#### [WORK REQUEST]
Go through the records underneath and write each one out again exactly.

#### [TASK INPUTS]
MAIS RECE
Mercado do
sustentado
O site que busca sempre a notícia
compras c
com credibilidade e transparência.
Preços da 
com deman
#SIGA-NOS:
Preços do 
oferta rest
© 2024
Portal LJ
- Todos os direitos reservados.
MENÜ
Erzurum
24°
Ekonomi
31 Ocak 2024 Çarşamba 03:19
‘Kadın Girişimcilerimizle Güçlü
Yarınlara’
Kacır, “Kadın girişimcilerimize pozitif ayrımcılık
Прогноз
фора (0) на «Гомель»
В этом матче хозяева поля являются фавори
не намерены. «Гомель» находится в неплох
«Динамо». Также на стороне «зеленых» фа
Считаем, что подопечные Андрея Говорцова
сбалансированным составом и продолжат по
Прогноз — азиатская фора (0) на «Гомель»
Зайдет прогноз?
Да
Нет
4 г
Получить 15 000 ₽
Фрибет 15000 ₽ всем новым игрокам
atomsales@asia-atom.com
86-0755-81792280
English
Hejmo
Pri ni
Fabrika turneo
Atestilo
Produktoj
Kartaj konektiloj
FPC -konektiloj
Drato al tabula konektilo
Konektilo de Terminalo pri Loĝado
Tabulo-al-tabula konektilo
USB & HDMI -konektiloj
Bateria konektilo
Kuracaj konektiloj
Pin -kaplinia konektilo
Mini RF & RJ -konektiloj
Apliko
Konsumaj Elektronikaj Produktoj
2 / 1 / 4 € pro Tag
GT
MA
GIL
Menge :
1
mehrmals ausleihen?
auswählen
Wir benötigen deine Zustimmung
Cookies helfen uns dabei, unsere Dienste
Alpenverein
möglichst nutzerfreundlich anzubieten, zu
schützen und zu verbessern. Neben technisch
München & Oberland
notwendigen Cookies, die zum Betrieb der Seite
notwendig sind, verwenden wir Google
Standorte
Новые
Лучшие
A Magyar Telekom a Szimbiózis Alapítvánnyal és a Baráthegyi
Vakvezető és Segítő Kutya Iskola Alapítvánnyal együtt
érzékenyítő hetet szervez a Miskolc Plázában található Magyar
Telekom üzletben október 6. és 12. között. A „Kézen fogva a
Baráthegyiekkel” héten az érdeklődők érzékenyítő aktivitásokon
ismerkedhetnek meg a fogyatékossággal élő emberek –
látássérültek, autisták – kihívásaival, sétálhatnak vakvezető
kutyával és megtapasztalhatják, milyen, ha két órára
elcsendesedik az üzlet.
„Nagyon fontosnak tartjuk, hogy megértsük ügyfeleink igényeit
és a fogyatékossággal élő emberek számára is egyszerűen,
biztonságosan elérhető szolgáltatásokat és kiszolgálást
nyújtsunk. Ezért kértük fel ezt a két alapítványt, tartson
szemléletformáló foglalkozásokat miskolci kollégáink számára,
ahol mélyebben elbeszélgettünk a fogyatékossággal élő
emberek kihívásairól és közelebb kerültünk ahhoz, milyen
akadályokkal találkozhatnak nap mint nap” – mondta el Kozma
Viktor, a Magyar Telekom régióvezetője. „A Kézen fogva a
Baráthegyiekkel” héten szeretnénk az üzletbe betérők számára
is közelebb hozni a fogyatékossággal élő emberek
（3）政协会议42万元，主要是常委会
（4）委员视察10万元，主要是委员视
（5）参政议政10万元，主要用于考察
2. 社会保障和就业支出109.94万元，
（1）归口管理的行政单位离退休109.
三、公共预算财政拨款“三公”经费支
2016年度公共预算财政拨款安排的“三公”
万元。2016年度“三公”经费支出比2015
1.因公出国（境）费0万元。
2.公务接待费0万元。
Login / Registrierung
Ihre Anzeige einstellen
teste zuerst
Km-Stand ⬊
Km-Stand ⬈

#### [YOUR SOLUTION]
MAIS RECE
Mercado do
sustentado
O site que busca sempre a notícia
compras c
com credibilidade e transparência.
Preços da 
com deman
#SIGA-NOS:
Preços do 
oferta rest
© 2024
Portal LJ
- Todos os direitos reservados.
MENÜ
Erzurum
24°
Ekonomi
31 Ocak 2024 Çarşamba 03:19
‘Kadın Girişimcilerimizle Güçlü
Yarınlara’
Kacır, “Kadın girişimcilerimize pozitif ayrımcılık
Прогноз
фора (0) на «Гомель»
В этом матче хозяева поля являются фавори
не намерены. «Гомель» находится в неплох
«Динамо». Также на стороне «зеленых» фа
Считаем, что подопечные Андрея Говорцова
сбалансированным составом и продолжат по
Прогноз — азиатская фора (0) на «Гомель»
Зайдет прогноз?
Да
Нет
4 г
Получить 15 000 ₽
Фрибет 15000 ₽ всем новым игрокам
atomsales@asia-atom.com
86-0755-81792280
English
Hejmo
Pri ni
Fabrika turneo
Atestilo
Produktoj
Kartaj konektiloj
FPC -konektiloj
Drato al tabula konektilo
Konektilo de Terminalo pri Loĝado
Tabulo-al-tabula konektilo
USB & HDMI -konektiloj
Bateria konektilo
Kuracaj konektiloj
Pin -kaplinia konektilo
Mini RF & RJ -konektiloj
Apliko
Konsumaj Elektronikaj Produktoj
2 / 1 / 4 € pro Tag
GT
MA
GIL
Menge :
1
mehrmals ausleihen?
auswählen
Wir benötigen deine Zustimmung
Cookies helfen uns dabei, unsere Dienste
Alpenverein
möglichst nutzerfreundlich anzubieten, zu
schützen und zu verbessern. Neben technisch
München & Oberland
notwendigen Cookies, die zum Betrieb der Seite
notwendig sind, verwenden wir Google
Standorte
Новые
Лучшие
A Magyar Telekom a Szimbiózis Alapítvánnyal és a Baráthegyi
Vakvezető és Segítő Kutya Iskola Alapítvánnyal együtt
érzékenyítő hetet szervez a Miskolc Plázában található Magyar
Telekom üzletben október 6. és 12. között. A „Kézen fogva a
Baráthegyiekkel” héten az érdeklődők érzékenyítő aktivitásokon
ismerkedhetnek meg a fogyatékossággal élő emberek –
látássérültek, autisták – kihívásaival, sétálhatnak vakvezető
kutyával és megtapasztalhatják, milyen, ha két órára
elcsendesedik az üzlet.
„Nagyon fontosnak tartjuk, hogy megértsük ügyfeleink igényeit
és a fogyatékossággal élő emberek számára is egyszerűen,
biztonságosan elérhető szolgáltatásokat és kiszolgálást
nyújtsunk. Ezért kértük fel ezt a két alapítványt, tartson
szemléletformáló foglalkozásokat miskolci kollégáink számára,
ahol mélyebben elbeszélgettünk a fogyatékossággal élő
emberek kihívásairól és közelebb kerültünk ahhoz, milyen
akadályokkal találkozhatnak nap mint nap” – mondta el Kozma
Viktor, a Magyar Telekom régióvezetője. „A Kézen fogva a
Baráthegyiekkel” héten szeretnénk az üzletbe betérők számára
is közelebb hozni a fogyatékossággal élő emberek
（3）政协会议42万元，主要是常委会
（4）委员视察10万元，主要是委员视
（5）参政议政10万元，主要用于考察
2. 社会保障和就业支出109.94万元，
（1）归口管理的行政单位离退休109.
三、公共预算财政拨款“三公”经费支
2016年度公共预算财政拨款安排的“三公”
万元。2016年度“三公”经费支出比2015
1.因公出国（境）费0万元。
2.公务接待费0万元。
Login / Registrierung
Ihre Anzeige einstellen
teste zuerst
Km-Stand ⬊
Km-Stand ⬈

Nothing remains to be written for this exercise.